I've always remembered a short story I read about a young father that entered a crowded subway car with his two young children, not more than 4-5 years old. They sat down next to an elderly man who then watched the children's unruly behavior and the father's seeming indifference to the disruption they were causing on the train and the disrespectfulness of the children and the father. He thought to himself, "The apple never falls far from the tree."

The old man began to make assumptions about the father's lack of parenting and his blatant inconsideration for the others on the train. He attributed it to the general decline in civilization that the young generation represented. Why would the father be so oblivious to the situation as to allow his children to carry on like they were?

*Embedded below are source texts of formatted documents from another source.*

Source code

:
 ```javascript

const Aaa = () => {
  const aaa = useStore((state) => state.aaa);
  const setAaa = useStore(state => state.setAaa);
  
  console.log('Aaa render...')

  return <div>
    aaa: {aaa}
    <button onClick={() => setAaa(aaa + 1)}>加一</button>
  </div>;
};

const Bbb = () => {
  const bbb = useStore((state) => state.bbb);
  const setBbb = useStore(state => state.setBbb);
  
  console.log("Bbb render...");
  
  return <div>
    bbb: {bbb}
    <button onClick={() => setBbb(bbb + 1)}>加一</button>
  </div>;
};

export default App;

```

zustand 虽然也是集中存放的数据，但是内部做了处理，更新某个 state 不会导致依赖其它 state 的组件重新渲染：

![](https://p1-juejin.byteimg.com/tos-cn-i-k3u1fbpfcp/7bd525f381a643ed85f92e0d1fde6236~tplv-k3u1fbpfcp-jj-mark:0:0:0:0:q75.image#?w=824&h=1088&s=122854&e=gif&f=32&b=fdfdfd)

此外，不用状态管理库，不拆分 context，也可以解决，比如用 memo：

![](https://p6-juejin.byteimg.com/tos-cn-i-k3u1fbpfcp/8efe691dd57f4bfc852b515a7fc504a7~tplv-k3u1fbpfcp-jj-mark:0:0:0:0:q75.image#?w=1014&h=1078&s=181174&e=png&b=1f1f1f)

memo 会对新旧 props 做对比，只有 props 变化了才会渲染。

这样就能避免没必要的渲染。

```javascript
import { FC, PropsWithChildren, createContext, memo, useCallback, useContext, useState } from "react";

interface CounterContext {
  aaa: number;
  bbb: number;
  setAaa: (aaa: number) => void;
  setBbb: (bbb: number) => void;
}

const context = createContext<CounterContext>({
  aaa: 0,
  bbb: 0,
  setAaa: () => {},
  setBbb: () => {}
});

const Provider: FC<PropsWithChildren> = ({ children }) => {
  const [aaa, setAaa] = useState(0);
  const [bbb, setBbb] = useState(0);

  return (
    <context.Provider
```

At one point one of the children inadvertently knocked the elderly man's hat off. The father, seeing it happen, mustered up a weak apology. A minute more went by and the father turned to the elderly man and, with tears in his eyes, told him they had just come from the city hospital where his wife had been hospitalized in her final stage of cancer. The father had been at the hospital night and day for a week after the decision had been made to take her off life support systems (breathing tubes, feeding tubes, etc.). and was returning home after spending her last hours with her. He had taken the children with him that day but at the last minute couldn't bear to have them witness their mother's death and decided last-minute to shield them. They had spent the day in the hospital play area under the kind supervision of hospital child-life specialists while the father stood vigil in his wife's hospital room. He hadn't told them yet of her death, wanting instead to get them safely home first before breaking the news. He again said he was sorry for the disruptive behavior of the children, but that he just couldn't muster the will or energy to corral them in.

After he had told the man his story he sat there slumped, quietly crying. The elderly man was overcome with compassion and grief in hearing the father's tragedy and the fact that he still had to go home and tell his children that their mother had died. He, too, began to cry, and they comforted each other with their own crying and embraced for a good long time.